We've been learning quite a bit about the "large-scale structure of the universe" lately.

The more up-to-date textbooks mentioned "island universes" when I was in high school. These days they're called galaxies, astronomers have been mapping galactic clusters and superclusters, which form walls and filaments of superclusters.

The universe we're in is huge and almost unimaginably ancient: which gives some folks conniptions. I don't mind a bit, and that's another topic. (September 26, 2014; July 15, 2014)

We've been studying 'light' — microwave frequencies, actually — from the edge of the observable universe, some 46,000,000,000 light years away 'now.' (June 14, 2015)

Those light quanta have been heading our way since this universe cooled down enough to be transparent, some 380,000 years after the Big Bang.

The Big Bang was only 13,798,000,000 years ago, give or take 37,000,000. Light — radiation of any sort that we know of — travels at the speed of light. But the edge of the observable universe is about 46,000,000,000 light years away because this universe is still expanding.

Oddly enough, that expansion is speeding up, and that's yet another topic. (April 17, 2015)

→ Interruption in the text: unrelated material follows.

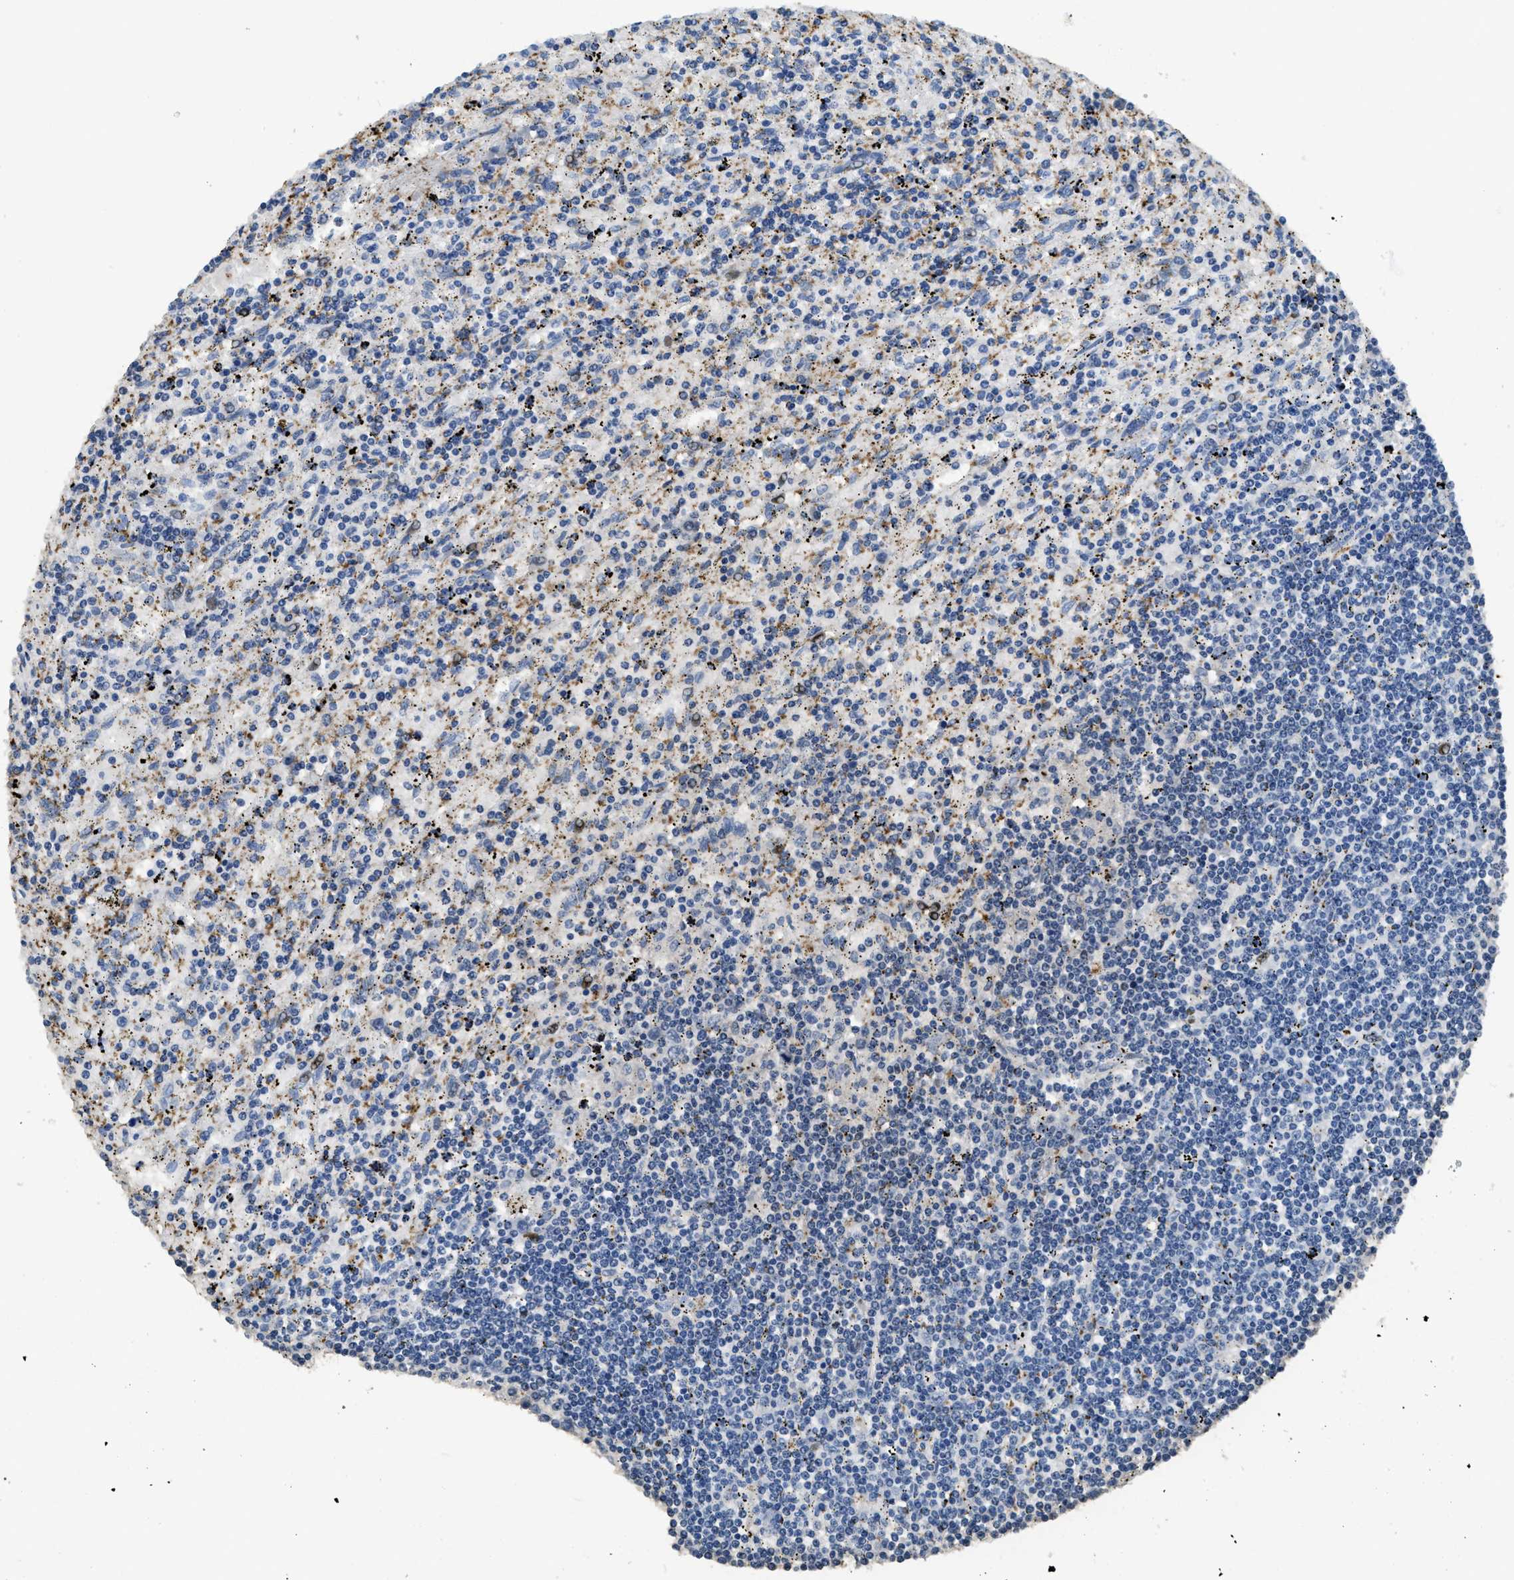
{"staining": {"intensity": "negative", "quantity": "none", "location": "none"}, "tissue": "lymphoma", "cell_type": "Tumor cells", "image_type": "cancer", "snomed": [{"axis": "morphology", "description": "Malignant lymphoma, non-Hodgkin's type, Low grade"}, {"axis": "topography", "description": "Spleen"}], "caption": "Immunohistochemistry (IHC) micrograph of neoplastic tissue: malignant lymphoma, non-Hodgkin's type (low-grade) stained with DAB (3,3'-diaminobenzidine) demonstrates no significant protein staining in tumor cells.", "gene": "ITGA2B", "patient": {"sex": "male", "age": 76}}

That gets me back to what the Inter-University Institute for Data Intensive Astronomy's Taylor said about "...primordial mass fluctuations that seeded the creation of the large-scale structure of the universe...."

Sort of.

Black Holes and the Universe


We've been learning that big galaxies generally have really big black holes in the middle. Stuff falling toward those black holes forms an accretion disk, sort of a scaled-up version of what forms around new(ish) stars. (November 14, 2014)

That accretion disk spins — like pretty much everything else in this universe, it's a physics thing. Stuff in some accretion disks spins really fast: close to the speed of light.

When that happens, jets of stuff shoot out, parallel to the disk's spin axis. Scientists are still figuring out exactly how that works.

Pierre-Simon Laplace figured that the escape velocity for very massive stars might be greater than the speed of light, John Michell wrote about "dark stars" in 1783.

Karl Schwarzschild worked out the math for what we call the Schwarzschild radius in 1915, David Finkelstein and Charles W. Misner noticed a topological defect in the gravitational metric — that was in 1958.

Don't bother trying to remember all that: there will not be a test on this, not being a teacher any more has advantages, and that's yet again another topic.

Where was I? Primordial mass fluctuations, folks with names like Schwarzschild and Finkelstein, Quantum mechanics. Right.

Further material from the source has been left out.